GIVEN MATERIAL →
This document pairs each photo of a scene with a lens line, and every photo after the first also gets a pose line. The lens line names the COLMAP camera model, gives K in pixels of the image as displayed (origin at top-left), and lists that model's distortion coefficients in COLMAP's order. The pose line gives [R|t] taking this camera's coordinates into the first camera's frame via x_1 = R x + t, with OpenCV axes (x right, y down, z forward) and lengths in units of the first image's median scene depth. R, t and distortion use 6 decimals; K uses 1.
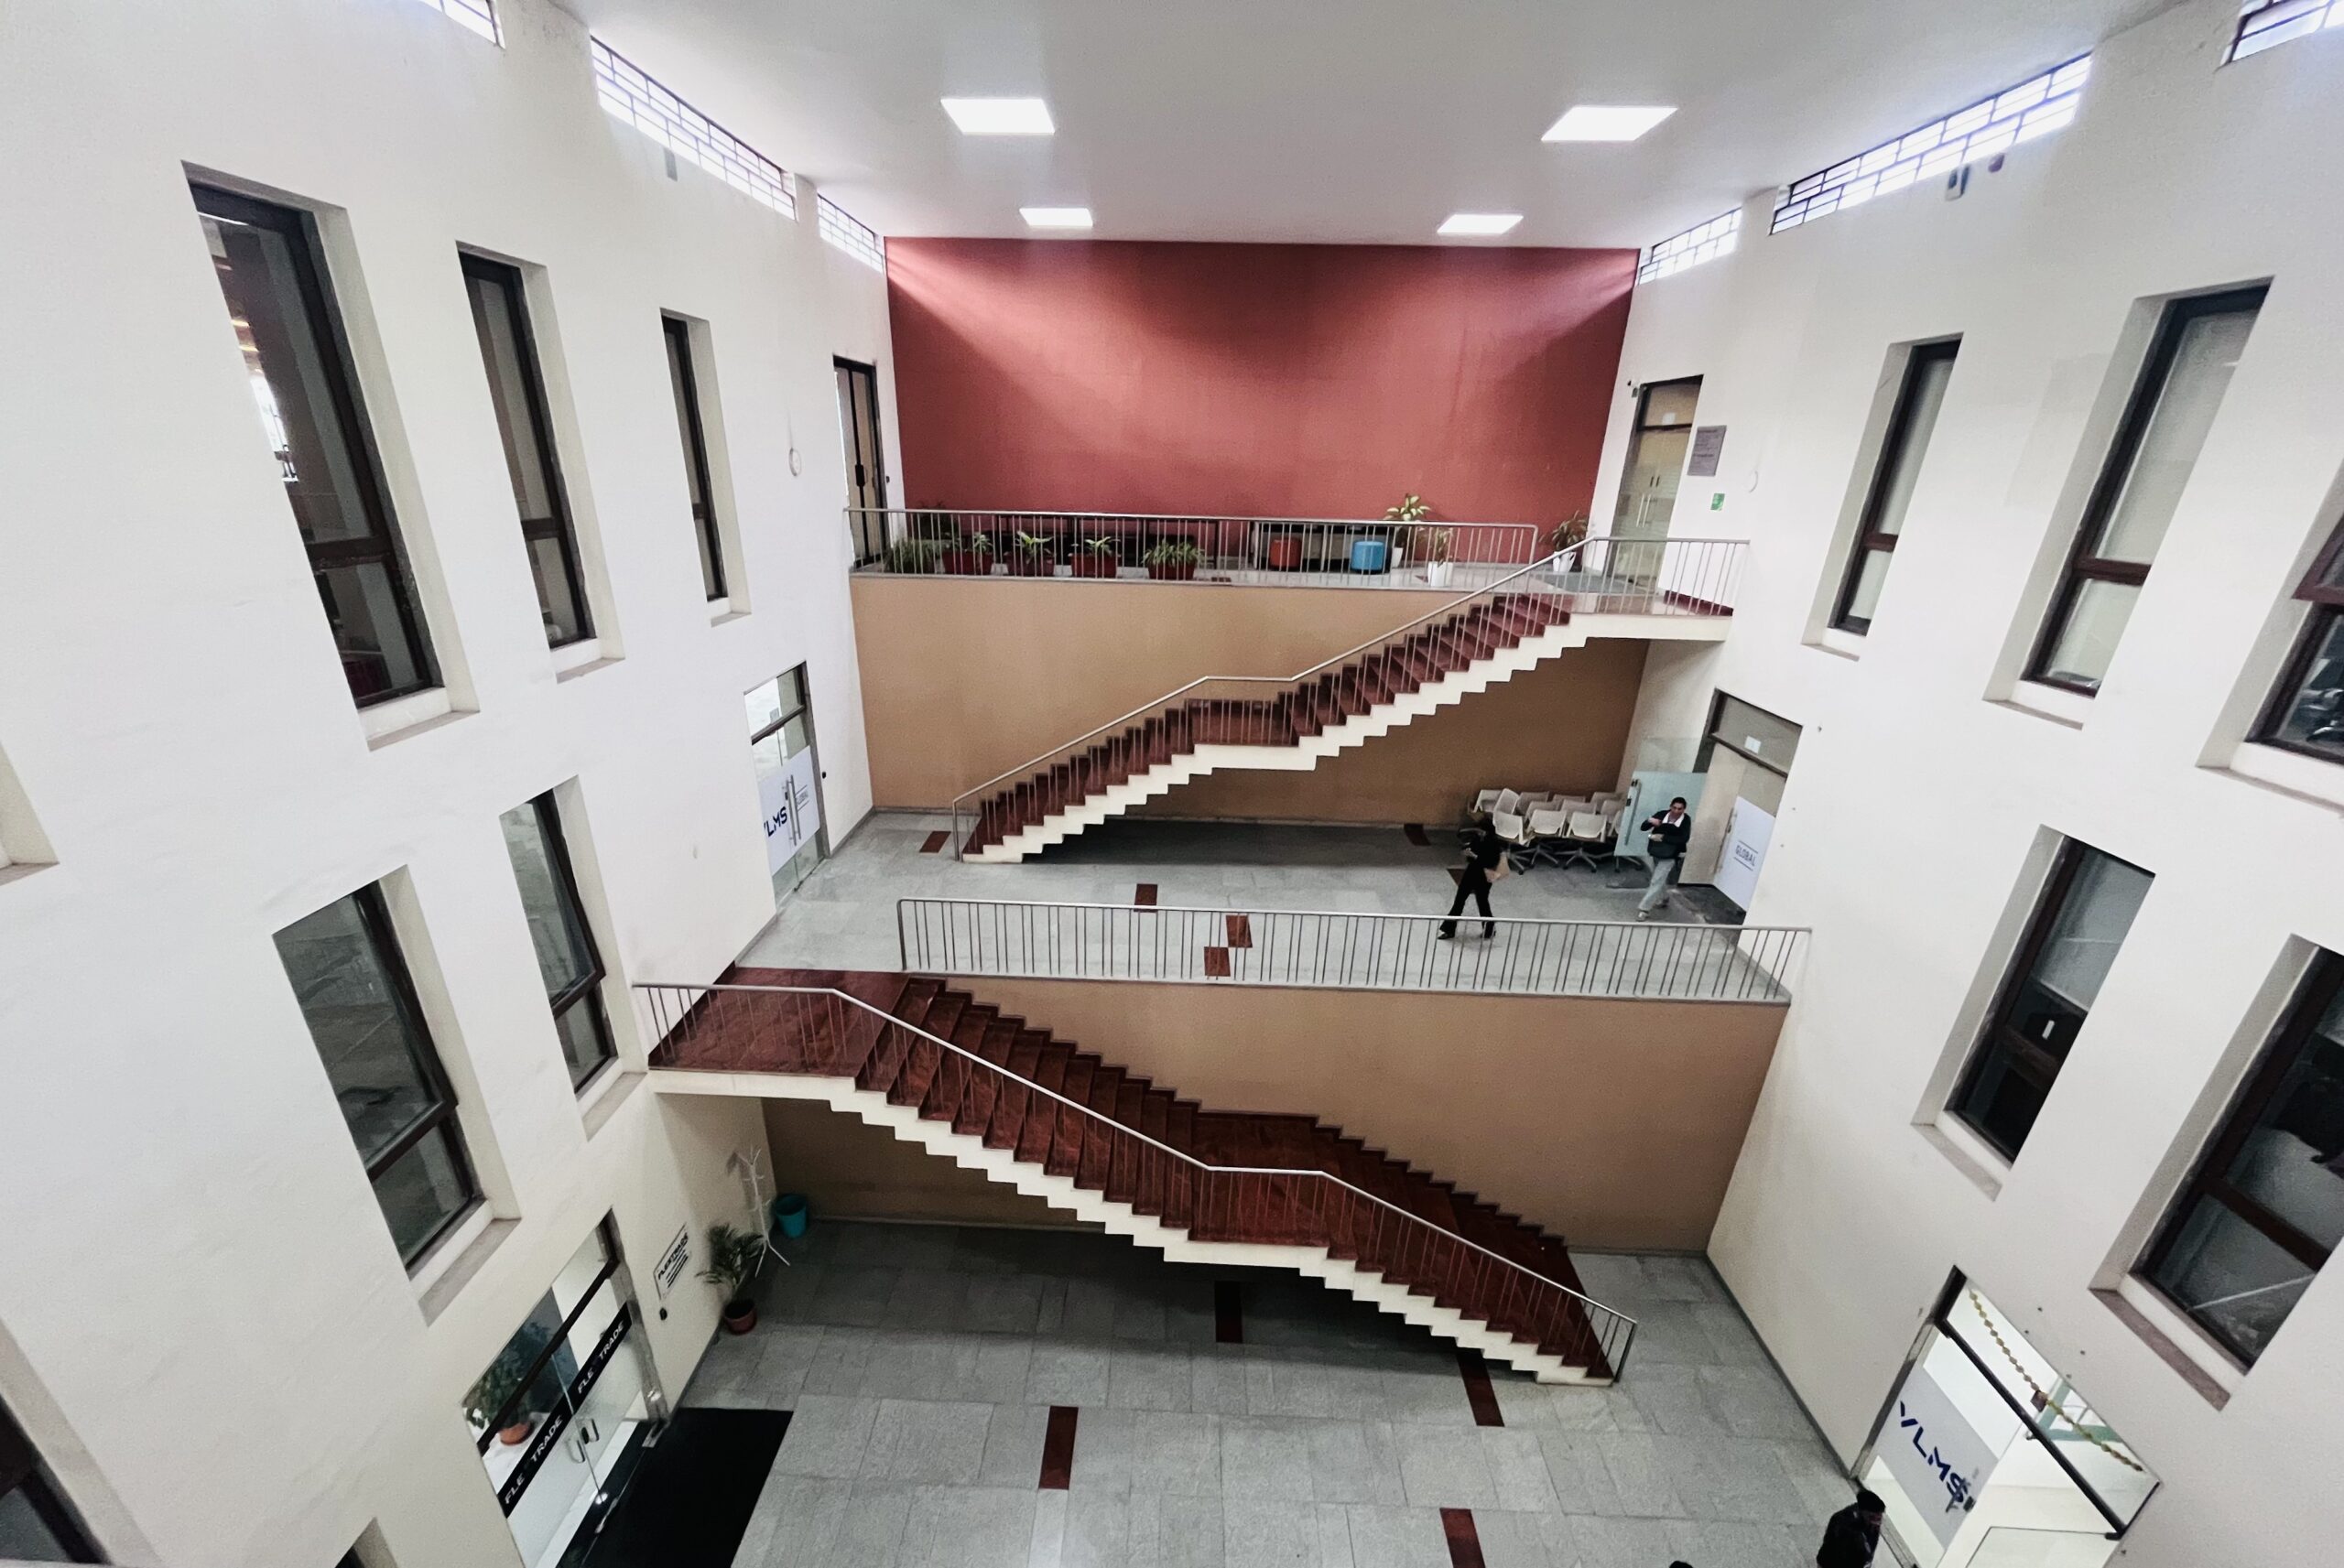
lens RADIAL K [[947.3, 0, 1145.5], [0, 947.3, 873.9], [0, 0, 1]] dist [-0.005177, -0.000334]
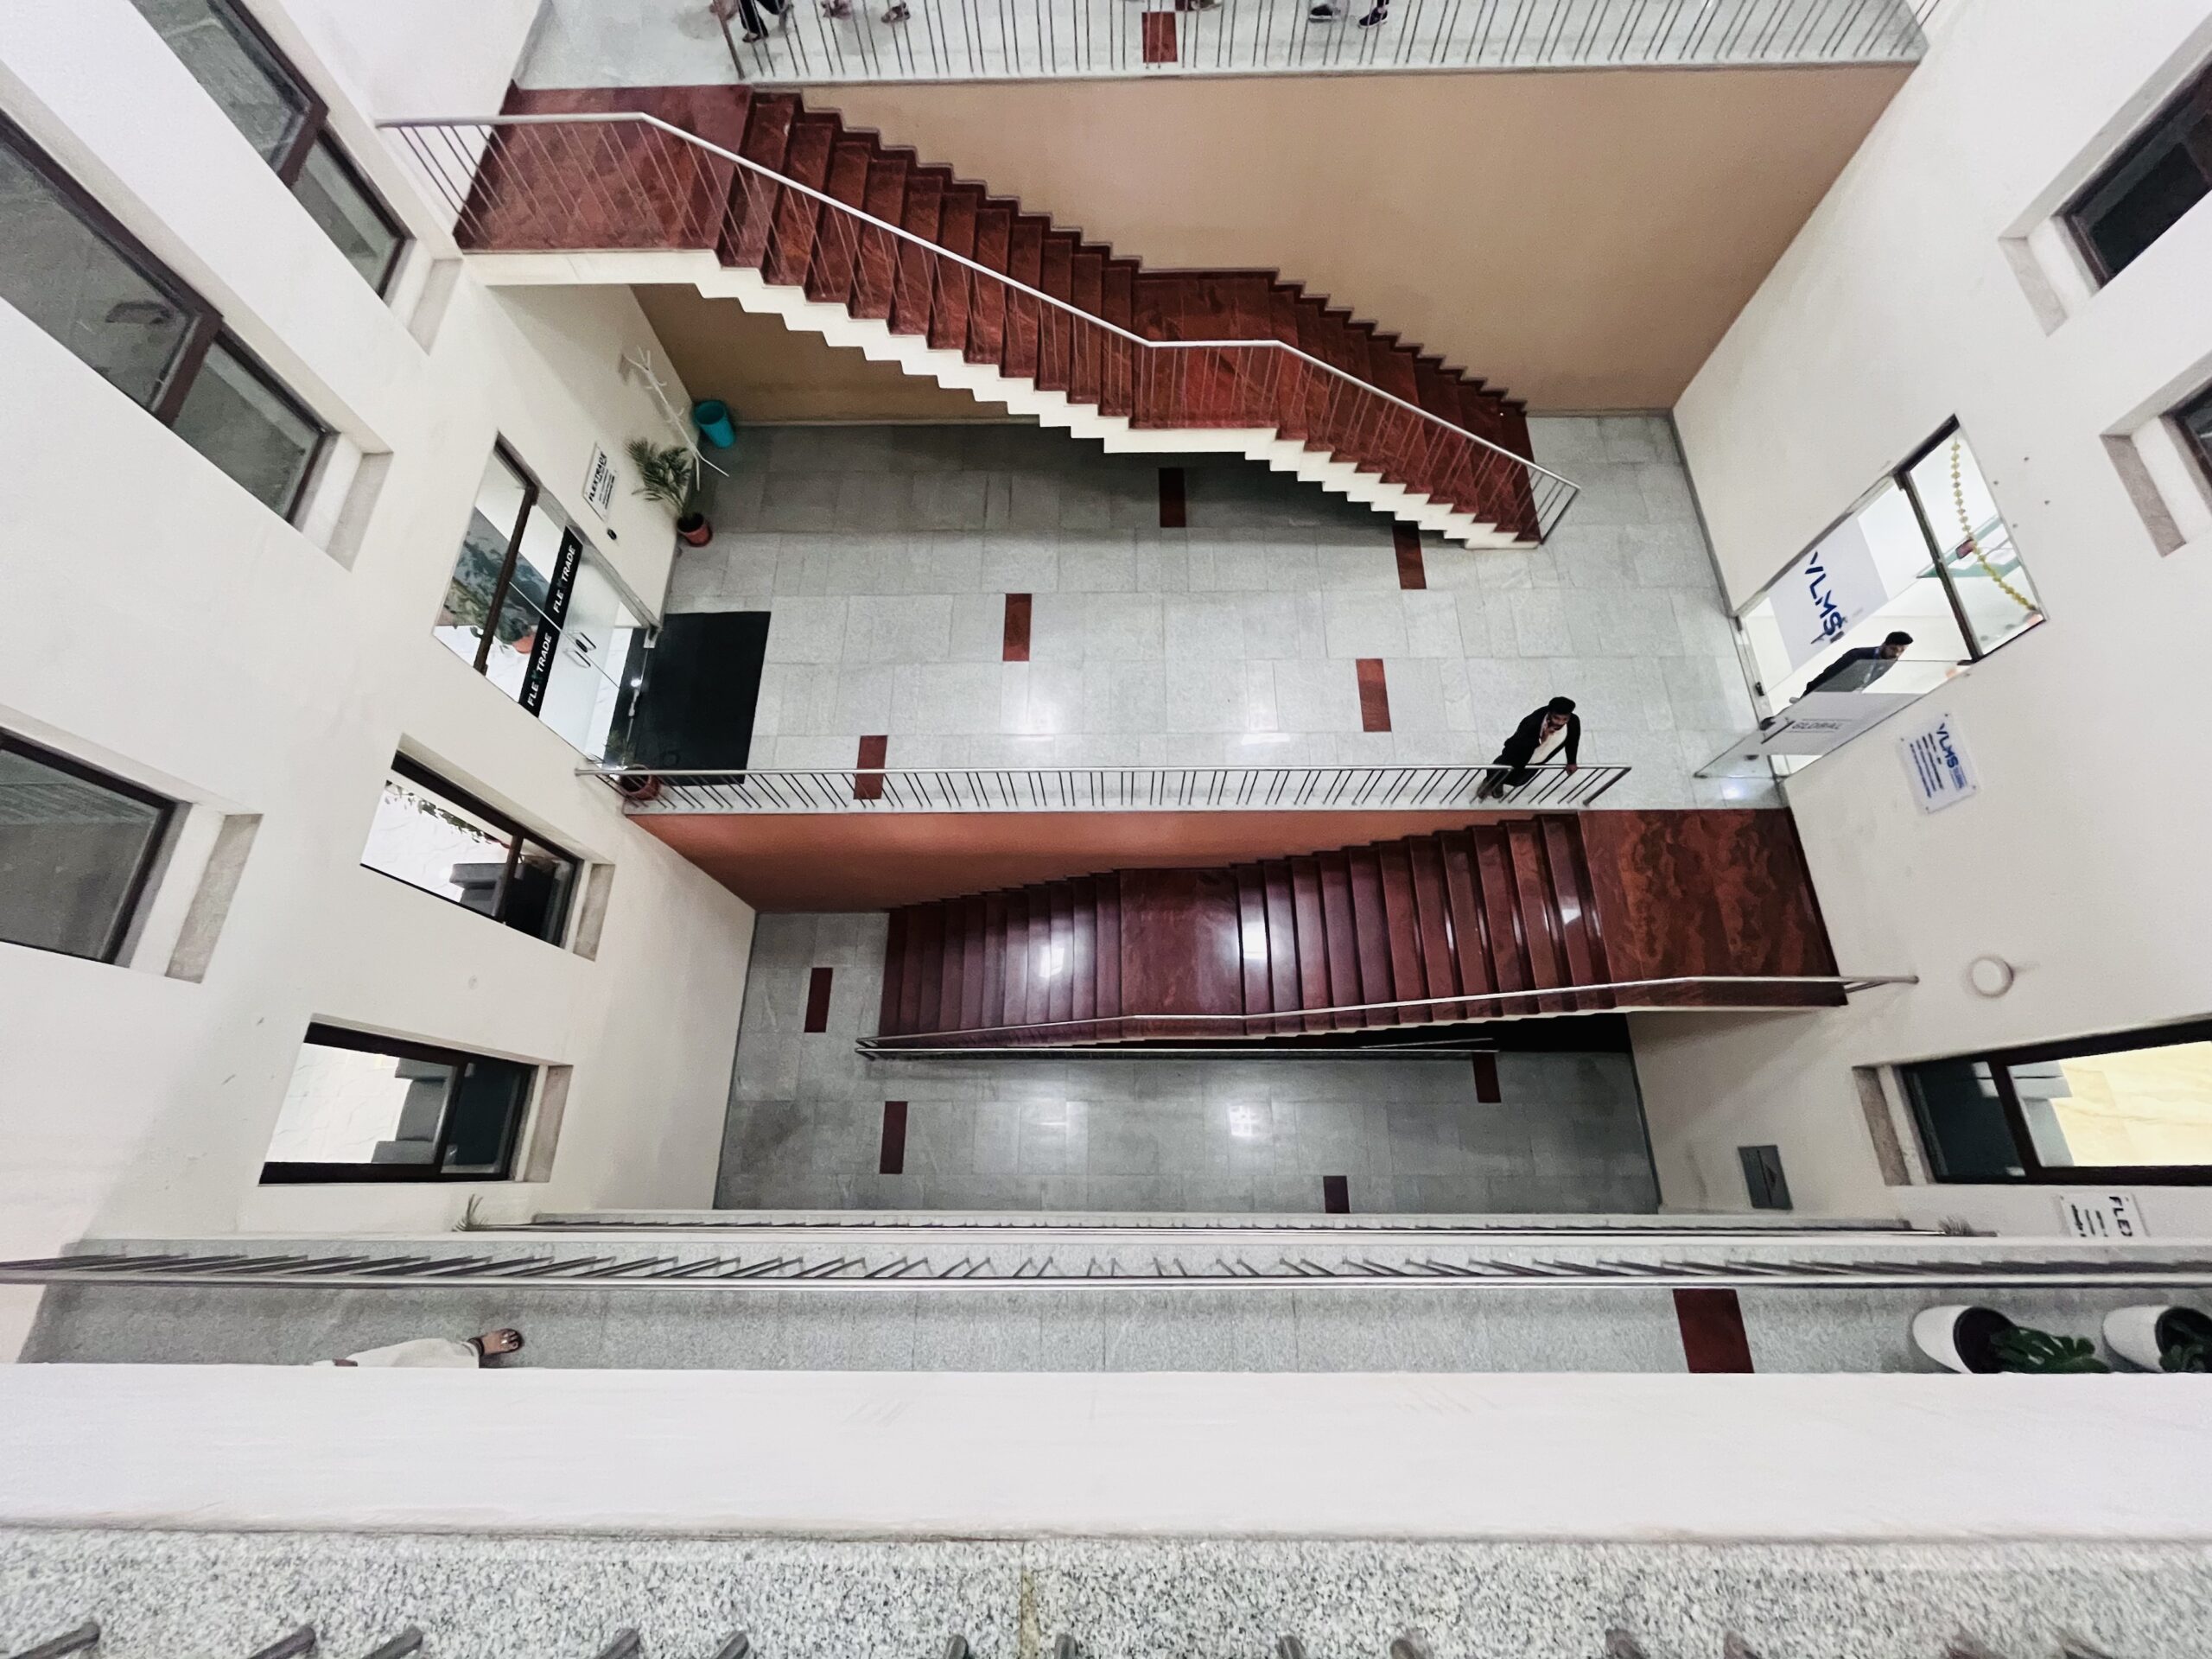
lens RADIAL K [[888.9, 0, 1112.1], [0, 888.9, 832.0], [0, 0, 1]] dist [-0.004462, 0.000574]
pose [[0.998499, -0.053666, -0.010931, 0.016492], [0.045131, 0.693174, 0.719356, 0.029138], [-0.031028, -0.718769, 0.694556, 0.098898]]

EXERCISE AIM → Pick out and copy each line of the listing above that contains the word "pose".

SOLUTION FOR THIS EXERCISE →
This document pairs each photo of a scene with a lens line, and every photo after the first also gets a pose line. The lens line names the COLMAP camera model, gives K in pixels of the image as displayed (origin at top-left), and lists that model's distortion coefficients in COLMAP's order. The pose line gives [R|t] taking this camera's coordinates into the first camera's frame via x_1 = R x + t, with OpenCV axes (x right, y down, z forward) and lengths in units of the first image's median scene depth. R, t and distortion use 6 decimals; K uses 1.
pose [[0.998499, -0.053666, -0.010931, 0.016492], [0.045131, 0.693174, 0.719356, 0.029138], [-0.031028, -0.718769, 0.694556, 0.098898]]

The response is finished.